Academic background
- Education: Bsc, McGill University MSc, 2002, PhD, Biology, 2007, Dalhousie University

Academic work
- Institutions: University of Victoria

= Julia K. Baum =

Canadian marine biologist

Julia Kathleen Baum (born 1976) is a Canadian marine biologist. In 2017, she was named to the Royal Society of Canada's College of New Scholars, Artists, and Scientists. She was awarded a Pew Fellowship in Marine Conservation in 2017 and an EWR Steacie Fellowship in 2018.

==Early life and education==
Baum was born in 1976. She received her Bachelor of Science degree in biology from McGill University and enrolled at the University of British Columbia for her graduate degrees. Baum eventually transferred to Dalhousie University to work alongside Ransom A. Myers and complete her MSc and PhD. Baum wrote her thesis on the declining shark population and subsequently received the Governor General's Academic Medal. Upon graduating, Baum completed a two-year David H. Smith Conservation Research post-doctoral fellowship at Scripps Institution of Oceanography, followed by a Schmidt Ocean Institute postdoctoral fellowship at the National Center for Ecological Analysis and Synthesis.

==Career==
In 2009, Baum began studying the effects that fishing practices have on coral reefs in Kiritimati. As a professor at the University of Victoria, she was named among 126 recipients of the 2012 Sloan Fellowships from the Alfred P. Sloan Foundation. The fellowship included a $50,000 grant, which she would use to explore the impact of fishing on the life of predatory species. Later that year, she was one of three co-organizers of the Ecology@UVic group to plan bi-weekly meetings for journal-group discussions and informal seminars on the topic of ecology. A few days later, Baum received A $72,000 grant from the Canada Foundation for Innovation to create a marine ecology and conservation centre.

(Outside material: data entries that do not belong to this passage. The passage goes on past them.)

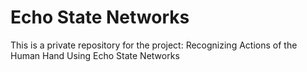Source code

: # Echo State Networks
This is a private repository for the project: Recognizing Actions of the Human Hand Using Echo State Networks
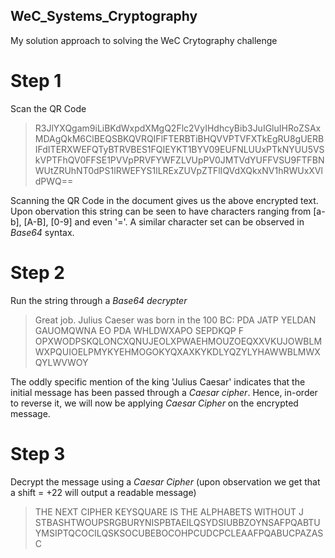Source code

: ## WeC_Systems_Cryptography

My solution approach to solving the WeC Crytography challenge



# **Step 1** 

Scan the QR Code

> R3JlYXQgam9iLiBKdWxpdXMgQ2Flc2VyIHdhcyBib3JuIGluIHRoZSAxMDAgQkM6ClBEQSBKQVRQIFlFTERBTiBHQVVPTVFXTkEgRU8gUERBIFdITERXWEFQTyBTRVBES1FQIEYKT1BYV09EUFNLUUxPTkNYUU5VSkVPTFhQV0FFSE1PVVpPRVFYWFZLVUpPV0JMTVdYUFFVSU9FTFBNWUtZRUhNT0dPS1lRWEFYS1lLRExZUVpZTFlIQVdXQkxNV1hRWUxXVldPWQ==

Scanning the QR Code in the document gives us the above encrypted text. Upon obervation this string can be seen to have characters ranging from [a-b], [A-B], [0-9] and even '='.
A similar character set can be observed in *Base64* syntax.



# **Step 2**

Run the string through a *Base64 decrypter*

> Great job. Julius Caeser was born in the 100 BC:
PDA JATP YELDAN GAUOMQWNA EO PDA WHLDWXAPO SEPDKQP F
OPXWODPSKQLONCXQNUJEOLXPWAEHMOUZOEQXXVKUJOWBLMWXPQUIOELPMYKYEHMOGOKYQXAXKYKDLYQZYLYHAWWBLMWXQYLWVWOY

The oddly specific mention of the king 'Julius Caesar' indicates that the initial message has been passed through a *Caesar cipher*. Hence, in-order to reverse it, we will now be applying *Caesar Cipher* on the encrypted message.



# **Step 3**

Decrypt the message using a *Caesar Cipher* (upon observation we get that a shift = +22 will output a readable message)

> THE NEXT CIPHER KEYSQUARE IS THE ALPHABETS WITHOUT J
STBASHTWOUPSRGBURYNISPBTAEILQSYDSIUBBZOYNSAFPQABTUYMSIPTQCOCILQSKSOCUBEBOCOHPCUDCPCLEAAFPQABUCPAZASC
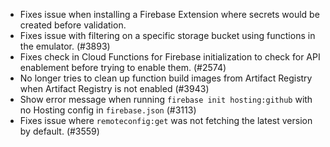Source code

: - Fixes issue when installing a Firebase Extension where secrets would be created before validation.
- Fixes issue with filtering on a specific storage bucket using functions in the emulator. (#3893)
- Fixes check in Cloud Functions for Firebase initialization to check for API enablement before trying to enable them. (#2574)
- No longer tries to clean up function build images from Artifact Registry when Artifact Registry is not enabled (#3943)
- Show error message when running `firebase init hosting:github` with no Hosting config in `firebase.json` (#3113)
- Fixes issue where `remoteconfig:get` was not fetching the latest version by default. (#3559)
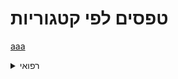 # טפסים לפי קטגוריות

[aaa](https://www.google.com) 

<details>
<summary>רפואי</summary>

[aaa](https://www.google.com)

[טופס תיעוד אירוע רפואי](https://motid-1221.formtitan.com/Medical_journal)

</details>

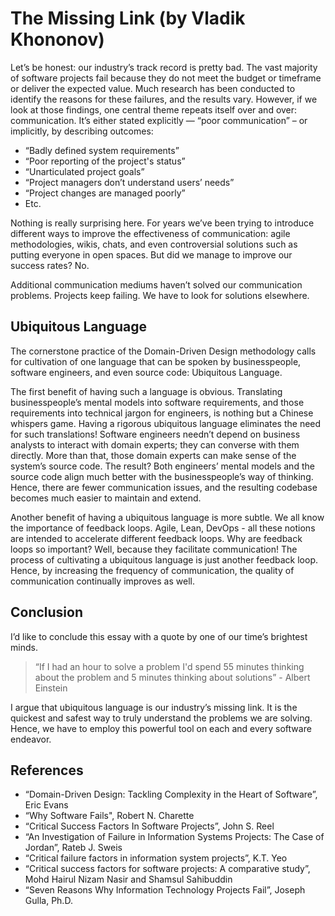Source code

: # The Missing Link (by Vladik Khononov)

Let’s be honest: our industry’s track record is pretty bad. The vast majority of software projects fail because they do not meet the budget or timeframe or deliver the expected value. Much research has been conducted to identify the reasons for these failures, and the results vary. However, if we look at those findings, one central theme repeats itself over and over: communication. It’s either stated explicitly — “poor communication” – or implicitly, by describing outcomes:

* “Badly defined system requirements”
* “Poor reporting of the project's status”
* “Unarticulated project goals”
* “Project managers don’t understand users’ needs”
* “Project changes are managed poorly”
* Etc.

Nothing is really surprising here. For years we’ve been trying to introduce different ways to improve the effectiveness of communication: agile methodologies, wikis, chats, and even controversial solutions such as putting everyone in open spaces. But did we manage to improve our success rates? No. 

Additional communication mediums haven’t solved our communication problems. Projects keep failing. We have to look for solutions elsewhere.

## Ubiquitous Language

The cornerstone practice of the Domain-Driven Design methodology calls for cultivation of one language that can be spoken by businesspeople, software engineers, and even source code: Ubiquitous Language.

The first benefit of having such a language is obvious. Translating businesspeople’s mental models into software requirements, and those requirements into technical jargon for engineers, is nothing but a Chinese whispers game. Having a rigorous ubiquitous language eliminates the need for such translations! Software engineers needn’t depend on business analysts to interact with domain experts; they can converse with them directly. More than that, those domain experts can make sense of the system’s source code. The result? Both engineers’ mental models and the source code align much better with the businesspeople’s way of thinking. Hence, there are fewer communication issues, and the resulting codebase becomes much easier to maintain and extend.

Another benefit of having a ubiquitous language is more subtle. We all know the importance of feedback loops. Agile, Lean, DevOps - all these notions are intended to accelerate different feedback loops. Why are feedback loops so important? Well, because they facilitate communication! The process of cultivating a ubiquitous language is just another feedback loop. Hence, by increasing the frequency of communication, the quality of communication continually improves as well.

## Conclusion

I’d like to conclude this essay with a quote by one of our time’s brightest minds.

> “If I had an hour to solve a problem I'd spend 55 minutes thinking about  the problem and 5 minutes thinking about solutions” - Albert Einstein

I argue that ubiquitous language is our industry’s missing link. It is the quickest and safest way to truly understand the problems we are solving. Hence, we have to employ this powerful tool on each and every software endeavor.

## References

* “Domain-Driven Design: Tackling Complexity in the Heart of Software”, Eric Evans
* “Why Software Fails", Robert N. Charette
* “Critical Success Factors In Software Projects”, John S. Reel
* “An Investigation of Failure in Information Systems Projects: The Case of Jordan”, Rateb J. Sweis
* “Critical failure factors in information system projects”, K.T. Yeo
* “Critical success factors for software projects: A comparative study”, Mohd Hairul Nizam Nasir and Shamsul Sahibuddin
* “Seven Reasons Why Information Technology Projects Fail”, Joseph Gulla, Ph.D.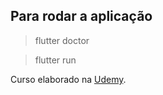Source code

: ## Para rodar a aplicação

> flutter doctor

> flutter run


Curso elaborado na [Udemy](https://www.udemy.com/flutter-conhecendo-na-pratica/learn/v4/).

Following the 2015–2016 Marine heatwave that caused mass coral bleaching and mortality on reefs around the world, Baum began researching how to assist the different species of reef fishes in recovering. As a result of her efforts, Baum was elected a Member of the Royal Society of Canada's College of New Scholars, Artists and Scientists and Pew Fellowship in Marine Conservation. She was also one of six university faculty members to be awarded the 2018 E.W.R. Steacie Memorial Fellowship from the Natural Sciences and Engineering Research Council of Canada for "outstanding and highly promising faculty who are earning a strong international reputation for original research."

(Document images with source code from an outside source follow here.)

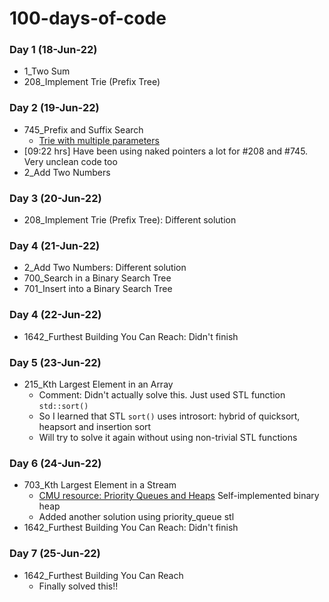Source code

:# 100-days-of-code

### Day 1 (18-Jun-22)
- 1_Two Sum
- 208_Implement Trie (Prefix Tree)


### Day 2 (19-Jun-22)
- 745_Prefix and Suffix Search
    + [Trie with multiple parameters](https://stackoverflow.com/a/70726224/7589046)
- [09:22 hrs] Have been using naked pointers a lot for #208 and #745. Very unclean code too
- 2_Add Two Numbers


### Day 3 (20-Jun-22)
- 208_Implement Trie (Prefix Tree): Different solution


### Day 4 (21-Jun-22)
- 2_Add Two Numbers: Different solution
- 700_Search in a Binary Search Tree
- 701_Insert into a Binary Search Tree


### Day 4 (22-Jun-22)
- 1642_Furthest Building You Can Reach: Didn't finish


### Day 5 (23-Jun-22)
- 215_Kth Largest Element in an Array
    + Comment: Didn't actually solve this. Just used STL function `std::sort()`
    + So I learned that STL `sort()` uses introsort: hybrid of quicksort, heapsort and insertion sort
    + Will try to solve it again without using non-trivial STL functions


### Day 6 (24-Jun-22)
- 703_Kth Largest Element in a Stream
    + [CMU resource: Priority Queues and Heaps](https://www.cs.cmu.edu/~rdriley/121/notes/heaps.html) Self-implemented binary heap
    + Added another solution using priority_queue stl
- 1642_Furthest Building You Can Reach: Didn't finish


### Day 7 (25-Jun-22)
- 1642_Furthest Building You Can Reach
    + Finally solved this!!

During the COVID-19 pandemic, she co-authored a study in Ecological Applications which identified 170,000 individual fishes of 245 different species of reef fishes at 16 reefs on Christmas Island, before, during, and after the heatwave. Later, Baum led the first study that found the reefs could recover from the bleaching when they were not simultaneously exposed to other types of human-caused stressors, such as water pollution. In July 2020, Baum released a study claiming that sharks were "functionally extinct" in nearly 20 per cent of the world's coral reefs.